# Qué hacer:
Transcribe completo y sin ningún cambio el texto sobre el origen de Venecia.

# Texto facilitado:
○ ○ ○ ○ ○ ○ ○
Fábula de Venecia

por MaríaVázquez

«Her sunny locks
Hang on her temples like a golden fleece.»

(The Merchant of Venice – William Shakespeare)

En el principio, Venecia no era importante. En absoluto. La perla del Adriático era su vecina Rávena, sede de la flota imperial romana, llena hasta el techo de obras de arte, mansiones, patricios, legiones… Hasta que llegó el siglo V d.C. con sus bárbaros. El Imperio Romano de Occidente tembló, primero un poco, después bastante más, y finalmente se derrumbó mientras las hordas invasoras saqueaban las riquezas del césar. Las principales ciudades estaban en su punto de mira, con Roma a la cabeza. La población huyó despavorida. La capital del Imperio pasó de tener millón y medio de habitantes a apenas contar con 50.000. La orgullosa Rávena también sucumbió a la sed germánica y su población se vio obligada a huir.

Pero ¿huir adónde? La mayoría de la población se refugió en pequeños asentamientos surgidos alrededor de las villas romanas de los aristócratas, que ofrecían protección frente a los saqueos a cambio de mano de obra en sus tierras, comenzando así la relación económico-social que se conocería como feudalismo. Pero también hubo quien decidió asentarse en un lugar nuevo, fuera del alcance del invasor. Es entonces cuando, en medio de una laguna pantanosa, apareció Venecia.
○ ○ ○ ○ ○ ○ ○
# Listado facilitado:
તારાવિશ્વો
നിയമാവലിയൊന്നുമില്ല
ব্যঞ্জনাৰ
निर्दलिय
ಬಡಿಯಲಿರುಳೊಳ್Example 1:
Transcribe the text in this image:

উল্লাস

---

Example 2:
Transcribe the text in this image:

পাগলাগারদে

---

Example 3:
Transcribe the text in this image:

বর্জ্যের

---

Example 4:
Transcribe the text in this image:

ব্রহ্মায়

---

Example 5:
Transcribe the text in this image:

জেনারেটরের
○ ○ ○ ○ ○ ○ ○
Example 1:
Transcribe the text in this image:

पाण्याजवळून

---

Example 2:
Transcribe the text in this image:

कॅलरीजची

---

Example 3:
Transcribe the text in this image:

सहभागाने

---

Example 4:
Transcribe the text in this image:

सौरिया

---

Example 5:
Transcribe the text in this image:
○ ○ ○ ○ ○ ○ ○
# Respuesta:
Fábula de Venecia

por MaríaVázquez

«Her sunny locks
Hang on her temples like a golden fleece.»

(The Merchant of Venice – William Shakespeare)

En el principio, Venecia no era importante. En absoluto. La perla del Adriático era su vecina Rávena, sede de la flota imperial romana, llena hasta el techo de obras de arte, mansiones, patricios, legiones… Hasta que llegó el siglo V d.C. con sus bárbaros. El Imperio Romano de Occidente tembló, primero un poco, después bastante más, y finalmente se derrumbó mientras las hordas invasoras saqueaban las riquezas del césar. Las principales ciudades estaban en su punto de mira, con Roma a la cabeza. La población huyó despavorida. La capital del Imperio pasó de tener millón y medio de habitantes a apenas contar con 50.000. La orgullosa Rávena también sucumbió a la sed germánica y su población se vio obligada a huir.

Pero ¿huir adónde? La mayoría de la población se refugió en pequeños asentamientos surgidos alrededor de las villas romanas de los aristócratas, que ofrecían protección frente a los saqueos a cambio de mano de obra en sus tierras, comenzando así la relación económico-social que se conocería como feudalismo. Pero también hubo quien decidió asentarse en un lugar nuevo, fuera del alcance del invasor. Es entonces cuando, en medio de una laguna pantanosa, apareció Venecia.